Make no mistake about it.  In God’s economy, God owns us. He bought us with a price. Jesus traded His death for ours. The only choice we have is whether we acknowledge the purchase or not. If we don’t acknowledge His ownership, we will face the penalty for our sins without protection.

We are but tenant farmers in God’s field. That thought came to me in reading Leviticus 25. Later in the chapter, He says, “Treat him as a hired hand,” when prohibiting slave trading between Israelites. Every fifty years, Israel celebrated the year of jubilee.  Land was returned to ancestral owners, and slaves were set free.

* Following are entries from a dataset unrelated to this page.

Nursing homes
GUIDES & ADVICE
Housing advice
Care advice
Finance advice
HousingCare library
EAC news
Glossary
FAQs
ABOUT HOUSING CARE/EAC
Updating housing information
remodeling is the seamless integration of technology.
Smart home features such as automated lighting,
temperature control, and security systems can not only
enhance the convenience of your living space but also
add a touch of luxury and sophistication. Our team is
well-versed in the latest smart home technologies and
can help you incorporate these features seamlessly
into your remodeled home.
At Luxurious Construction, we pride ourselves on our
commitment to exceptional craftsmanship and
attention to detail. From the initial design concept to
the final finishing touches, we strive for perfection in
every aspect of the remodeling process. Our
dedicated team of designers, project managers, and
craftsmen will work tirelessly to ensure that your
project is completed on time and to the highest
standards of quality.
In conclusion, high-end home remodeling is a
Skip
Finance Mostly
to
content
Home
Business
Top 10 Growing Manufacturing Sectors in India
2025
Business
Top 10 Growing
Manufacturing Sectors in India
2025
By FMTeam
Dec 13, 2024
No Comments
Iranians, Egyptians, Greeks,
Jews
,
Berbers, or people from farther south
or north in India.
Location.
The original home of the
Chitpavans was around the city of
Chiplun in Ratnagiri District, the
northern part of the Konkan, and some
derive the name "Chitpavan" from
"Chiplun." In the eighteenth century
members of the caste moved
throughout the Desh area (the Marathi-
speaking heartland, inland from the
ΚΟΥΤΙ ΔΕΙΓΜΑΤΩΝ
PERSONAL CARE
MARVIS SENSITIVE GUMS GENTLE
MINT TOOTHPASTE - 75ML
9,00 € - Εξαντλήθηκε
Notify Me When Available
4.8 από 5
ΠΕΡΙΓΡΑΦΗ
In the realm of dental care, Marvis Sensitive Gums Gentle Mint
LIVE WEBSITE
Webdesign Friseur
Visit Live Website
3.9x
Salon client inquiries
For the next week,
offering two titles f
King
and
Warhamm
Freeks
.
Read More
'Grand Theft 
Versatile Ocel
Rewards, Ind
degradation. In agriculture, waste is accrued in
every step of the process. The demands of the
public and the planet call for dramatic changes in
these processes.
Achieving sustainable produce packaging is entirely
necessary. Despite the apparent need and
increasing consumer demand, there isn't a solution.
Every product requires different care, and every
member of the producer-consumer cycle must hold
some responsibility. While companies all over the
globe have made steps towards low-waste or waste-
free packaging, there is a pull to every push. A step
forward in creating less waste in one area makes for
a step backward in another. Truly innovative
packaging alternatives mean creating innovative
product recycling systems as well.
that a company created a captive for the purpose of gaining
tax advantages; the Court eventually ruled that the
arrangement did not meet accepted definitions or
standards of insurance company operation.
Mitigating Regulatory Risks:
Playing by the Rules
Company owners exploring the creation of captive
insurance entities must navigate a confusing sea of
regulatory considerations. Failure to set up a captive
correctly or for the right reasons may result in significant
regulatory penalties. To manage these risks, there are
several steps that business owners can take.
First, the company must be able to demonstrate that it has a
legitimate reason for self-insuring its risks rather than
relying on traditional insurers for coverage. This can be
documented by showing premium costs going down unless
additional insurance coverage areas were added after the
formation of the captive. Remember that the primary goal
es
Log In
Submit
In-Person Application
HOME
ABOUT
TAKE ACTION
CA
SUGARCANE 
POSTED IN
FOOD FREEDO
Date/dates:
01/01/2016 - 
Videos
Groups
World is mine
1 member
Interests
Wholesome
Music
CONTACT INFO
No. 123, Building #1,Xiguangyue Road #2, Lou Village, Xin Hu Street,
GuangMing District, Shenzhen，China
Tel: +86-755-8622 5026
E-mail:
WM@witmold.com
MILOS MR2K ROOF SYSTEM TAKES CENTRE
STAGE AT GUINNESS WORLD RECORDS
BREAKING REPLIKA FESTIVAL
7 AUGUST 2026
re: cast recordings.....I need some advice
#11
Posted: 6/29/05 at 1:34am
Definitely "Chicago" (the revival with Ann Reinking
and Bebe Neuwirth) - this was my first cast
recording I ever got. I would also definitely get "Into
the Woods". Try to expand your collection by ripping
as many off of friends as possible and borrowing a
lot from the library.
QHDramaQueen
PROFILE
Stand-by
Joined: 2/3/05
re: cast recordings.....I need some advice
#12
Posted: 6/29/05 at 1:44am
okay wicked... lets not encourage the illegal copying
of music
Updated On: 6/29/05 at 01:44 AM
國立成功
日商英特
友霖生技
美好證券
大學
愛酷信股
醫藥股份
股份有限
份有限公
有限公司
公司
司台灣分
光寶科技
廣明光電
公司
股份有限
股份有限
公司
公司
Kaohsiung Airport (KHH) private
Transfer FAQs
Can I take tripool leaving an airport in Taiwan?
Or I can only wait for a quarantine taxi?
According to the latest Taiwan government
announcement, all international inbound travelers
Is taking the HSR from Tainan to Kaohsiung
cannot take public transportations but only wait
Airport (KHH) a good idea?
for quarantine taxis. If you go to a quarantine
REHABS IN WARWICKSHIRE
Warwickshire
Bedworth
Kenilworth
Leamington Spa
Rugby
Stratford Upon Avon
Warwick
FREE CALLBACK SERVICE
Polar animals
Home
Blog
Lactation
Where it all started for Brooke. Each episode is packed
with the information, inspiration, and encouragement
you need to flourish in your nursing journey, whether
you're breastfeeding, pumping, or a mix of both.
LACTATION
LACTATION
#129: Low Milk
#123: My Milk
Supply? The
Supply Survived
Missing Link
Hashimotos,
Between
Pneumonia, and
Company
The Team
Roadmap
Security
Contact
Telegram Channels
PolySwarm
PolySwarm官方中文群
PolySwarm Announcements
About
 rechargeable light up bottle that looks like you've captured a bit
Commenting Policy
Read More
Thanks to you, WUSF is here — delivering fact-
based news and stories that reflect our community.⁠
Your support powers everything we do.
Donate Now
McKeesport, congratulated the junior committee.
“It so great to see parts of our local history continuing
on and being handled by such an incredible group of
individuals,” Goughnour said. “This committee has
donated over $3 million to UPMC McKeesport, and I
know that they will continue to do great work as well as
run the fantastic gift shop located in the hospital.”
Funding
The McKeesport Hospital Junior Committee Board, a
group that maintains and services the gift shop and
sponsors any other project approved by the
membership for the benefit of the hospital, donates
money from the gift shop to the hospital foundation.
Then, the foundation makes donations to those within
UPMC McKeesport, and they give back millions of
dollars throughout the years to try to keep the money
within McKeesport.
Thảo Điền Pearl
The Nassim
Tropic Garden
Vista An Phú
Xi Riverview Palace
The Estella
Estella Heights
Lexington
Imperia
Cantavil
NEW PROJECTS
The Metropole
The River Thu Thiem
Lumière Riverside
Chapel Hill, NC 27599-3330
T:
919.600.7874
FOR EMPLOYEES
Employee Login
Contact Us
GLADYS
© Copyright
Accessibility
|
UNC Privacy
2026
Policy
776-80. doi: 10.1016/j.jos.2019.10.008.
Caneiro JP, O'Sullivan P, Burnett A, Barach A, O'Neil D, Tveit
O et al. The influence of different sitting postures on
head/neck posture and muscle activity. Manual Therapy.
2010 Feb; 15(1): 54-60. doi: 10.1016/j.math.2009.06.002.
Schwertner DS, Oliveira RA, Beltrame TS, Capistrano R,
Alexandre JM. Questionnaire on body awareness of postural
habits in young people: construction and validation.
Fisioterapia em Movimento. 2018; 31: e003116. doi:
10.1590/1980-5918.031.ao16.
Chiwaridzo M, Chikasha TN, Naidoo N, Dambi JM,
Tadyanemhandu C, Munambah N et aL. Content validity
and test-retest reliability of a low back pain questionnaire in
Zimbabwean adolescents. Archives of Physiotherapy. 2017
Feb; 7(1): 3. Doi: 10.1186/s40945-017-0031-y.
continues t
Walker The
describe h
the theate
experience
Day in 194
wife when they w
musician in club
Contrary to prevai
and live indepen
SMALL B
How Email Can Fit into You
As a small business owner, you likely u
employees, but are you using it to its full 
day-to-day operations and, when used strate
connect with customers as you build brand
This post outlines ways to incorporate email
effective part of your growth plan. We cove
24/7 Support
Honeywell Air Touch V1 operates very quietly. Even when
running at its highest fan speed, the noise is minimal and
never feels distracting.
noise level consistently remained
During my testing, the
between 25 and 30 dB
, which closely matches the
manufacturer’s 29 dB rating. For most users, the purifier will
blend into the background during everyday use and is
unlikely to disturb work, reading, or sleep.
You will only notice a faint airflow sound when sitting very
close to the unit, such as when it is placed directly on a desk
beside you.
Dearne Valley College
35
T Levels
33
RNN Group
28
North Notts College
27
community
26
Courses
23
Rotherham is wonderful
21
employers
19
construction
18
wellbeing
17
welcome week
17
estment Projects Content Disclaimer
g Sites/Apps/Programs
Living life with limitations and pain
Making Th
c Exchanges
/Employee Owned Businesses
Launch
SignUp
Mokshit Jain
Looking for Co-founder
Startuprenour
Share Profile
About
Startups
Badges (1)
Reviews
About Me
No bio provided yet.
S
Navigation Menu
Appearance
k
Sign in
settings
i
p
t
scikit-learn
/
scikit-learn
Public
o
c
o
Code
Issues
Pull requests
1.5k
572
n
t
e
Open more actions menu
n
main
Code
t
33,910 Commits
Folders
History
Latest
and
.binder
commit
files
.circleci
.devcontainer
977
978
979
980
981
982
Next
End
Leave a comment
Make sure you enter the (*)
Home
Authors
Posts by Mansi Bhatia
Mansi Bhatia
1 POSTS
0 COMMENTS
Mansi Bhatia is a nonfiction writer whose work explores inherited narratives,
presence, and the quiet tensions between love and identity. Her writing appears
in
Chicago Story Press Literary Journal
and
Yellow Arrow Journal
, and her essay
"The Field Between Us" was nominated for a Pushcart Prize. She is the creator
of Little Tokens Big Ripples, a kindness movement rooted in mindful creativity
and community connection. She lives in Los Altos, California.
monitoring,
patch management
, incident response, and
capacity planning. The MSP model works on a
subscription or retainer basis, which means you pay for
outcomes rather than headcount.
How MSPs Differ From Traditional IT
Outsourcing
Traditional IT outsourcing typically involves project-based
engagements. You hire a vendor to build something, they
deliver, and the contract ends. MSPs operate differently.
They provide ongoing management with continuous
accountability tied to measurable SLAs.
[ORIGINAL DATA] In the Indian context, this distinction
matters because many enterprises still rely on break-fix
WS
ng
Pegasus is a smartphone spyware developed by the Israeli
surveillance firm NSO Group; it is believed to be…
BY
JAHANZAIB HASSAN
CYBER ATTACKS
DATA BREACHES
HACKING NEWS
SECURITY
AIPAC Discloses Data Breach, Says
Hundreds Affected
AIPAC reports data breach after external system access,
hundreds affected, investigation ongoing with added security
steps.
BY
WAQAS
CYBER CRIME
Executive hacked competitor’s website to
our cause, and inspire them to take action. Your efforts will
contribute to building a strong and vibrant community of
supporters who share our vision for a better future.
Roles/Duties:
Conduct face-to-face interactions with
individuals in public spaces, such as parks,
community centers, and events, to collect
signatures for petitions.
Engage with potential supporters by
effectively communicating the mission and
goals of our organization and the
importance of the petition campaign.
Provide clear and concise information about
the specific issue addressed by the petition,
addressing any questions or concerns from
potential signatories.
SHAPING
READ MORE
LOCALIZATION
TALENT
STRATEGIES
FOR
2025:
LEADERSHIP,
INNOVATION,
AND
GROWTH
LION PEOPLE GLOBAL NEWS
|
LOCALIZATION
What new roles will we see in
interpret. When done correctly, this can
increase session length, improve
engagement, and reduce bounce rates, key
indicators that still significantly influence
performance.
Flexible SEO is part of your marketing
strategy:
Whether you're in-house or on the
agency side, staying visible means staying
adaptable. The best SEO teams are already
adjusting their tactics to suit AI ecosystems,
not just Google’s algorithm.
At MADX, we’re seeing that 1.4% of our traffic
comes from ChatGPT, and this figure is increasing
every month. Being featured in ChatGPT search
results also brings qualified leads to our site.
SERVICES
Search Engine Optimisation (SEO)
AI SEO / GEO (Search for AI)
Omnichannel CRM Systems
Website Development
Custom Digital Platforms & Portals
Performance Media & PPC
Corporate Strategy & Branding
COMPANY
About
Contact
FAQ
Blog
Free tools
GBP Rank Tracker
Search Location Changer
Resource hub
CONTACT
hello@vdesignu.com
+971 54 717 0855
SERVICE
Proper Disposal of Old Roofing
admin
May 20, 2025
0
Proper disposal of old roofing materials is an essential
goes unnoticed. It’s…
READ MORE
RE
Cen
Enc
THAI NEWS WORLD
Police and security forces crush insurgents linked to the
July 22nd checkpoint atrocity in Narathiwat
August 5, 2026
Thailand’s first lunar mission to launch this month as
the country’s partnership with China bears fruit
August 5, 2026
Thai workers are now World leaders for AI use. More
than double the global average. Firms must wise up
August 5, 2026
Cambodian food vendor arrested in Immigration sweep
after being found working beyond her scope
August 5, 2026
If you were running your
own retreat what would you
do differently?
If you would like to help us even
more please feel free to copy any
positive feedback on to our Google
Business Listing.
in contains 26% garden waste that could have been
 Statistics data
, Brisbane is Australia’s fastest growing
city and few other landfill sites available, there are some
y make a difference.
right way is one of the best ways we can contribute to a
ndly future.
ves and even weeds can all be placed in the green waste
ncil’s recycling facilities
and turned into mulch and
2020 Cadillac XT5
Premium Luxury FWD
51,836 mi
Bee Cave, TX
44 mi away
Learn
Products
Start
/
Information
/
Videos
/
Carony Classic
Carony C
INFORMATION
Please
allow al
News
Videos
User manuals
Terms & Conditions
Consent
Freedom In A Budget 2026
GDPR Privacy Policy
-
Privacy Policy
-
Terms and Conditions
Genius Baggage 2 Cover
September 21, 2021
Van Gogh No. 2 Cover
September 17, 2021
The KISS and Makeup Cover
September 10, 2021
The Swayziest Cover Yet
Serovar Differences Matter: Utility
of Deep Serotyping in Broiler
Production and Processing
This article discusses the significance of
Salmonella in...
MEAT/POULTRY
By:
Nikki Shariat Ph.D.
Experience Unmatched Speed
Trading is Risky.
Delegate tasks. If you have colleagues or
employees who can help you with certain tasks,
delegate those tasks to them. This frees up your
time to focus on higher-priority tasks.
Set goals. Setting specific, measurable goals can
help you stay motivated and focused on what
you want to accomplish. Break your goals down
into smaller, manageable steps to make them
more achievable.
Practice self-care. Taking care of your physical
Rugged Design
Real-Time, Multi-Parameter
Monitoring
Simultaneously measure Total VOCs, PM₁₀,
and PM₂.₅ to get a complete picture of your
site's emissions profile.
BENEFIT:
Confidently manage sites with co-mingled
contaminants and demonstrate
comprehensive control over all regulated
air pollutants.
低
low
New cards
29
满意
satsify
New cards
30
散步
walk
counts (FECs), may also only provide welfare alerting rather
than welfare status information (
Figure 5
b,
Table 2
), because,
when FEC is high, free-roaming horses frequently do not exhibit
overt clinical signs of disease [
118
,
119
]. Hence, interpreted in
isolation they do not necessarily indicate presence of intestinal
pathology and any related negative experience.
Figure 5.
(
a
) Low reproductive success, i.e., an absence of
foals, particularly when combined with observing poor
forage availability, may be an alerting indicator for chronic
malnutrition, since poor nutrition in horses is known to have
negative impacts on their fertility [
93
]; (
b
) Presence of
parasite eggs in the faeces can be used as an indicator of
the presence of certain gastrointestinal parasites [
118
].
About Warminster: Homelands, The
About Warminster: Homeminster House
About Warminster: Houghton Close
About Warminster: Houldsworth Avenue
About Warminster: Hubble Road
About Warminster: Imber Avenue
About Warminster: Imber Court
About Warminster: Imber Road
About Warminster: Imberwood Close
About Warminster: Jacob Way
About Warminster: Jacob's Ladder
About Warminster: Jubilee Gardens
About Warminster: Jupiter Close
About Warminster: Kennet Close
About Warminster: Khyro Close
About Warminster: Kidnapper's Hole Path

So, I am God’s tenant. What on earth does that mean? A few thoughts:

  • God provides what I need to work.
  • I should hold onto things lightly. They don’t really belong to me, in any case.
  • God expects us to maintain and improve what He gives to us.
  • I should treat others as fellow tenants–I am no better nor worse than they are. We have an equal position before God.
  • God expects a return on His investment. He expects farmers to sow seeds and harvest. He expects teachers to teach. He expects writers—gulp—to write and share what they have written.

As God’s tenant, what do you feel He is asking you to do today?